Much has been written about the beginning of Word War I, whose origins remain murky, with historians still disputing whether it was the Russians or Germans who started it, among other potential culprits. Sometimes it seems that it was less provoked than arose, all parties having agreed that the time was ripe for a cleansing dust-up, the war always ready to oblige with its presence. Little attention has been paid to its ending, which has been rather taken for granted as a result of reverses on the battlefield and deprivation at home:

That fall he harvested summer squash, bright yellow; shiny green bell peppers, and others yellow and red; crimson tomatoes for canning; cucumbers for pickling, the smaller ones for Lela's sweet bread and butter pickles and larger ones for quartering and mixing with dill, and others yet for piccalilli relish; white beans for shelling and drying. Mealy white potatoes to be  put away in the cellar to be boiled and mashed, along with his own pumpkins for a pie on the Thanksgiving table, the notion of all chairs occupied as yet barely a hope. I can see him now, a tall, lean figure, home from work, standing for a moment in his overalls, lighting his pipe in the sunset that plays over the colors of the garden. There would be turnips, shiny white with their skirt of purple, deep red beets, pale, knotty rutabagas and parsnips. Enough, when canned or stored in the root cellar to feed the family, all seven (perhaps eight?) through the winter to come. A few decorative sunflowers nod their heads agreeably in a hint of breeze.

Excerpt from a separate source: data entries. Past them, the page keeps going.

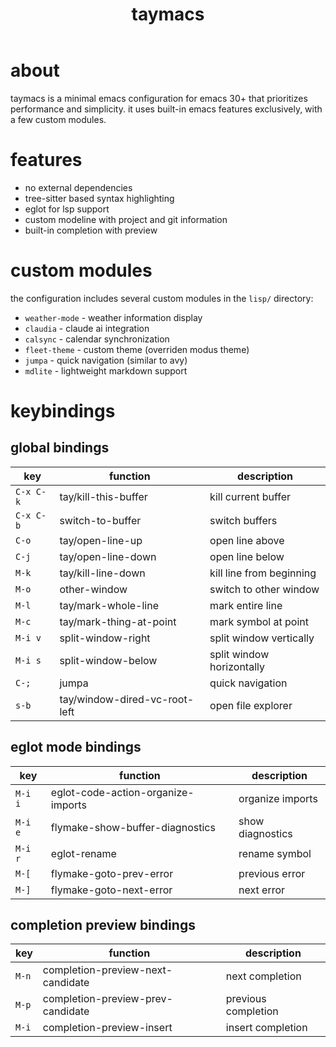 #+title: taymacs

[[file:img/taymacs.png]]

* about

taymacs is a minimal emacs configuration for emacs 30+ that prioritizes performance and simplicity. it uses built-in emacs features exclusively, with a few custom modules.

* features

- no external dependencies
- tree-sitter based syntax highlighting
- eglot for lsp support  
- custom modeline with project and git information
- built-in completion with preview

* custom modules

the configuration includes several custom modules in the =lisp/= directory:

- =weather-mode= - weather information display
- =claudia= - claude ai integration
- =calsync= - calendar synchronization
- =fleet-theme= - custom theme (overriden modus theme)
- =jumpa= - quick navigation (similar to avy)
- =mdlite= - lightweight markdown support

* keybindings

** global bindings

| key         | function                    | description                |
|-------------|-----------------------------|----------------------------|
| =C-x C-k=   | tay/kill-this-buffer        | kill current buffer        |
| =C-x C-b=   | switch-to-buffer            | switch buffers             |
| =C-o=       | tay/open-line-up            | open line above            |
| =C-j=       | tay/open-line-down          | open line below            |
| =M-k=       | tay/kill-line-down          | kill line from beginning   |
| =M-o=       | other-window                | switch to other window     |
| =M-l=       | tay/mark-whole-line         | mark entire line           |
| =M-c=       | tay/mark-thing-at-point     | mark symbol at point       |
| =M-i v=     | split-window-right          | split window vertically    |
| =M-i s=     | split-window-below          | split window horizontally  |
| =C-;=       | jumpa                       | quick navigation           |
| =s-b=       | tay/window-dired-vc-root-left | open file explorer       |

** eglot mode bindings

| key      | function                              | description                |
|----------|---------------------------------------|----------------------------|
| =M-i i=  | eglot-code-action-organize-imports    | organize imports           |
| =M-i e=  | flymake-show-buffer-diagnostics       | show diagnostics           |
| =M-i r=  | eglot-rename                          | rename symbol              |
| =M-[=    | flymake-goto-prev-error               | previous error             |
| =M-]=    | flymake-goto-next-error               | next error                 |

** completion preview bindings

| key    | function                              | description                |
|--------|---------------------------------------|----------------------------|
| =M-n=  | completion-preview-next-candidate     | next completion            |
| =M-p=  | completion-preview-prev-candidate     | previous completion        |
| =M-i=  | completion-preview-insert             | insert completion          |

The German surrender took place only four months after my grandfather won the garden prize, just long enough for its place in the larger scheme of things to have been forgotten. He was, I'm sure, too concerned with other matters to notice the effects.

 

Enemy Succumbs to Allied Secret Weapon: Surrender Terms Announced

 

It must have taken time for word to make its way across the seas through the lines and the ramparts of the enemy, first to the trenches and then back to the towns and cities, where millet gruel was beginning to seem a treat, and where the abundance boasted in enemy newspapers, first was considered mere propaganda and then a terrible advantage if true-- how to prevail against a country where one man, with his single efforts and a hoe could raise enough food for a family of seven for an entire winter! And in this single town were hundreds such! Millions across the sweeping land! It was impossible, a devastating secret weapon!

Despair succeeded hunger when reports came to Berlin from the front lines that in lieu of grenades British and French and American troops had begun bombarding the enemy trenches with cabbages and carrots. Morale crumbled. It was too much! Insult to injury( those root vegetables really hurt!) The enemy turned on itself; internecine vegetable warfare began, and attacking British troops reported finding eerily silent German trenches, filled with enemy corpses and blood-spattered rutabagas.

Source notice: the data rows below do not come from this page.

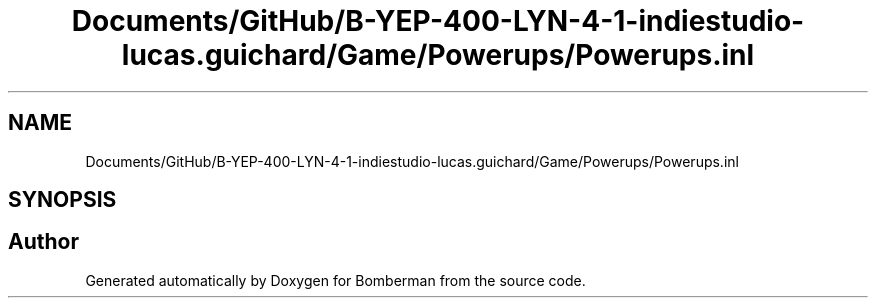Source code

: .TH "Documents/GitHub/B-YEP-400-LYN-4-1-indiestudio-lucas.guichard/Game/Powerups/Powerups.inl" 3 "Mon Jun 21 2021" "Version 2.0" "Bomberman" \" -*- nroff -*-
.ad l
.nh
.SH NAME
Documents/GitHub/B-YEP-400-LYN-4-1-indiestudio-lucas.guichard/Game/Powerups/Powerups.inl
.SH SYNOPSIS
.br
.PP
.SH "Author"
.PP 
Generated automatically by Doxygen for Bomberman from the source code\&.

In the end , before the trickle would become a flood, it was said that the first German soldier skulking across No-Man's Land gladly gave up his rifle and bayonet for a white turnip in its skirt of purple.

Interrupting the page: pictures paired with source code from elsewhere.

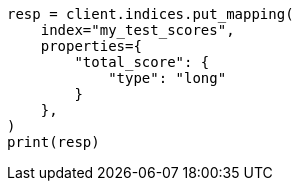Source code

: // This file is autogenerated, DO NOT EDIT
// scripting/using.asciidoc:467

[source, python]
----
resp = client.indices.put_mapping(
    index="my_test_scores",
    properties={
        "total_score": {
            "type": "long"
        }
    },
)
print(resp)
----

In the twilight of the evening of November eleventh nineteen eighteen, his garden cleaned of its bounty, the brown soil resting for the spring to come, Fred contemplates the bare, fecund ground. Even if he'd known that his efforts had defeated the Germans, other merely human beings not unlike himself called  “ the enemy,”  he'd not have cared a great deal. It was enough that the son would come safely home, take his place at the Thanksgiving table, and begin recovering his life in the fruits of the father's labor.